■ Selected text ■
--
Myofascial pain syndrome is pain or discomfort in the soft tissues or muscles. This is considered as a chronic, sore condition that involves the fascia.
The syndrome might affect either one muscle or muscle group. In some instances, the area where pain arises might not be where the myofascial pain generator is positioned. It is believed that the actual site of the injury or strain triggers the development of a trigger that instigates pain in other parts of the body or referred pain.
What are the causes?
Myofascial pain might arise from a muscle injury or from significant strain in one muscle or muscle group, tendon or ligament.
Other possible causes include:
- Generalized fatigue
- Damage to the intervertebral discs
- Lack of activity such as a fractured arm in a sling
- Medical ailments including stomach irritation or heart attack
- Repetitive motions
Myofascial pain syndrome generally involves muscle pain with specific “trigger” points. It is important to note that the pain might be aggravated by stress or activity. Aside from the localized or regional pain linked with the syndrome, individuals with the condition might also suffer from fatigue, depression and behavioral issues.
--
■ Task list ■
[a] In the text on myofascial pain syndrome, why might the area where pain arises not be where the myofascial pain generator is located?
[b] Reproduce the stretch of the myofascial pain syndrome text from "Other possible causes" through "and behavioral issues.".
--
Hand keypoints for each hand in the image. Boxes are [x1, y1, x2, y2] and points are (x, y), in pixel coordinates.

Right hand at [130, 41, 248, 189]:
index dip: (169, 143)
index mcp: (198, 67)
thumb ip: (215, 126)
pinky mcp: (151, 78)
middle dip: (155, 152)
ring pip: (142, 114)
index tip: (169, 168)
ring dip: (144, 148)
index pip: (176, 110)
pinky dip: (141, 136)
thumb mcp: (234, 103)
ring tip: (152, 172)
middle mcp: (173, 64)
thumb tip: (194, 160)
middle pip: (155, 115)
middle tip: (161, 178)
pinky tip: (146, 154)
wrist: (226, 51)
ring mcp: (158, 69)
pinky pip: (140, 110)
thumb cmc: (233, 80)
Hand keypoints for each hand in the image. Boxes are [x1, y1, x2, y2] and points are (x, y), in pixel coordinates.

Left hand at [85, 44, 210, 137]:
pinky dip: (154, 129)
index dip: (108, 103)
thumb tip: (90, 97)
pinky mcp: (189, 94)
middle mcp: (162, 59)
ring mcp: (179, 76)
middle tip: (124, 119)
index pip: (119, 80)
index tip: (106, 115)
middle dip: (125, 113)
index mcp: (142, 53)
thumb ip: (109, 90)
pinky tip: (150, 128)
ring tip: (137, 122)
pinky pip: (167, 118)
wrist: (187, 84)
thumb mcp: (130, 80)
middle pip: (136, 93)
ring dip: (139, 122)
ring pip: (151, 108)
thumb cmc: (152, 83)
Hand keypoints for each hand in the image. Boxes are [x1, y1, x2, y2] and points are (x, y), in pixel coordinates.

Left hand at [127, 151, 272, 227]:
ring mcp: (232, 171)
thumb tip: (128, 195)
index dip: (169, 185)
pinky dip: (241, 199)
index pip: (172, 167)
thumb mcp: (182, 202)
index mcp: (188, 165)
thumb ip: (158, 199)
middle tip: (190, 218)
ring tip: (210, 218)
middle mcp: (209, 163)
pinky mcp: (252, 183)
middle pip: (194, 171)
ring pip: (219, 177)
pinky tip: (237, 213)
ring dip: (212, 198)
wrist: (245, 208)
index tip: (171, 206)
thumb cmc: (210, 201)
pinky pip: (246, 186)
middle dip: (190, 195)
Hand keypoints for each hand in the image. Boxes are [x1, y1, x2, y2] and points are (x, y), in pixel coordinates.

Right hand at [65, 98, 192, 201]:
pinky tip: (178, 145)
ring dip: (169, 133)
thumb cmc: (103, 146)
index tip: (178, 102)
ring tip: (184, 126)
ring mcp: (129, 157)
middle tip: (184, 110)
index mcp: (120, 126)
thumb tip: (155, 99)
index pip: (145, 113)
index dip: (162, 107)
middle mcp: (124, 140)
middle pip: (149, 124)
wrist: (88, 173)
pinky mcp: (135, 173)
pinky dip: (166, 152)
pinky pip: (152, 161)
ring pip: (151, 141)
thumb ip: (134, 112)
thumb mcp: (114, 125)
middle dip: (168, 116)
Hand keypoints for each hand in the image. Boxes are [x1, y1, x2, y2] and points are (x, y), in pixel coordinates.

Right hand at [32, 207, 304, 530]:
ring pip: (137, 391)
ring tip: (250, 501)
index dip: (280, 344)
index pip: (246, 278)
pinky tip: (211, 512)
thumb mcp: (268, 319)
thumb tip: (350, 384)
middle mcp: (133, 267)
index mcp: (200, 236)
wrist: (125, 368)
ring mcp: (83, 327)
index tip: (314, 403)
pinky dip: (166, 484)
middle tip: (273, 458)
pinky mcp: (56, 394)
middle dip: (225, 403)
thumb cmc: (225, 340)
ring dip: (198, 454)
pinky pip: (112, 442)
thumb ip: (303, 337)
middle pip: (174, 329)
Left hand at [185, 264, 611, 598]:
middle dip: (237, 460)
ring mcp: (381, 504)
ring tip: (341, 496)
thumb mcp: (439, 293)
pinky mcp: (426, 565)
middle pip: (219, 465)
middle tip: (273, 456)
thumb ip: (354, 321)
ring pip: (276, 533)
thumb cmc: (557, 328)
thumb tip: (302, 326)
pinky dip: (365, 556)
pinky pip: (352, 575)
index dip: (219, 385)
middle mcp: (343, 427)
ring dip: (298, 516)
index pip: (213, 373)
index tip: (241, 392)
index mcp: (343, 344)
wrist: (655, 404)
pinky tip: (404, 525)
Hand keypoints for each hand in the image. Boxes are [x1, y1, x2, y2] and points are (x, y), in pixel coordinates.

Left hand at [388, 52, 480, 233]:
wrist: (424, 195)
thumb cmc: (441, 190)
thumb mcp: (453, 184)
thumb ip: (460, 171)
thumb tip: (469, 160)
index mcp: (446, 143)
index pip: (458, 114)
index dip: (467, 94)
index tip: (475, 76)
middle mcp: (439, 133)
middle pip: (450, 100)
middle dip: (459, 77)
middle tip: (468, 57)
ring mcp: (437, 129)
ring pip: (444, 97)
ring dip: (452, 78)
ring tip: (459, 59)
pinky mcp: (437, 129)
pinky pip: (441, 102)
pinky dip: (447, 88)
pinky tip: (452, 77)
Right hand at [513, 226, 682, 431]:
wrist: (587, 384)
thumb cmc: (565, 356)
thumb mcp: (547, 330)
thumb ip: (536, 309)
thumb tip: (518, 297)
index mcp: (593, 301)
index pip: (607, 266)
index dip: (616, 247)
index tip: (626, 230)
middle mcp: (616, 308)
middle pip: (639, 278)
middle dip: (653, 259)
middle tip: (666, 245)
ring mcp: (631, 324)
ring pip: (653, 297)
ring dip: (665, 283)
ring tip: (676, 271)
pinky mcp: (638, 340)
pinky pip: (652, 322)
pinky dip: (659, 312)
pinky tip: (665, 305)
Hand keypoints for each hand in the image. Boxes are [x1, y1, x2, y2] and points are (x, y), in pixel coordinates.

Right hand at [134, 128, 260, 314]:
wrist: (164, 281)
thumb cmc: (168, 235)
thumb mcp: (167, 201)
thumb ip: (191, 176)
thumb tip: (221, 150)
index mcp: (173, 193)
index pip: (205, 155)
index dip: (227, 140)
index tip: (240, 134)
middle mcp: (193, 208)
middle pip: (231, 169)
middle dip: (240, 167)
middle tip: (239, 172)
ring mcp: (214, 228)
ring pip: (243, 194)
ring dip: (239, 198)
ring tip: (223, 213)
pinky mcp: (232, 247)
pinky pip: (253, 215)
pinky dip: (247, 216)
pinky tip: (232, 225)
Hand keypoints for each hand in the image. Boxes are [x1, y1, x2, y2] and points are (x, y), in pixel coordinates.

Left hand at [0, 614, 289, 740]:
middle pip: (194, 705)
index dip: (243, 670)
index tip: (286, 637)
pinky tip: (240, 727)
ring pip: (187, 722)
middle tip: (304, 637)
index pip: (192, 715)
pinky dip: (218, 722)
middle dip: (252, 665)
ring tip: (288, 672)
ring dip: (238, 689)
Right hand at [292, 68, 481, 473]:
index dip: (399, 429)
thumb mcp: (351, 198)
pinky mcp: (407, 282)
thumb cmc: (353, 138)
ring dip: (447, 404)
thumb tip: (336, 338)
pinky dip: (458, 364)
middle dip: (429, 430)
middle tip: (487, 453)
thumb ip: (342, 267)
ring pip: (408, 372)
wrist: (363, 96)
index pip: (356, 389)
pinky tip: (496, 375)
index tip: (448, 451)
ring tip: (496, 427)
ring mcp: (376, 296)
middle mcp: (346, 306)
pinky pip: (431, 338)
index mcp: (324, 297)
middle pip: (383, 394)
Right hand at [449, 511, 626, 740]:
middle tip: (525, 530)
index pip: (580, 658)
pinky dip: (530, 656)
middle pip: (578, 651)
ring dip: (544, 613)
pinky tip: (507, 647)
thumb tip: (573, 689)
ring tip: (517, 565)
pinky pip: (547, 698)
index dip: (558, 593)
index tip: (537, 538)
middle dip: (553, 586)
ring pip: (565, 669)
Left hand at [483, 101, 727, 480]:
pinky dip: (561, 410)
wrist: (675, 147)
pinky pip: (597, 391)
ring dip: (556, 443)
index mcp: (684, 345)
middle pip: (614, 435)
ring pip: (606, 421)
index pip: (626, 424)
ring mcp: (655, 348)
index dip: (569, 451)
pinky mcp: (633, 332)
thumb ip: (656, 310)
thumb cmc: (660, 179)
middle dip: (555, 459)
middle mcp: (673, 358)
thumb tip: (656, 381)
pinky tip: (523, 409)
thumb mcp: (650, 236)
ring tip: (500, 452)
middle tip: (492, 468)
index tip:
--
■ Answers given ■
[a] The actual site of the injury or strain is believed to trigger the development of a trigger that instigates pain in other parts of the body, called referred pain. Because of this, pain can be felt in an area other than where the generator sits.

[b]
Other possible causes include:
- Generalized fatigue
- Damage to the intervertebral discs
- Lack of activity such as a fractured arm in a sling
- Medical ailments including stomach irritation or heart attack
- Repetitive motions
Myofascial pain syndrome generally involves muscle pain with specific “trigger” points. It is important to note that the pain might be aggravated by stress or activity. Aside from the localized or regional pain linked with the syndrome, individuals with the condition might also suffer from fatigue, depression and behavioral issues.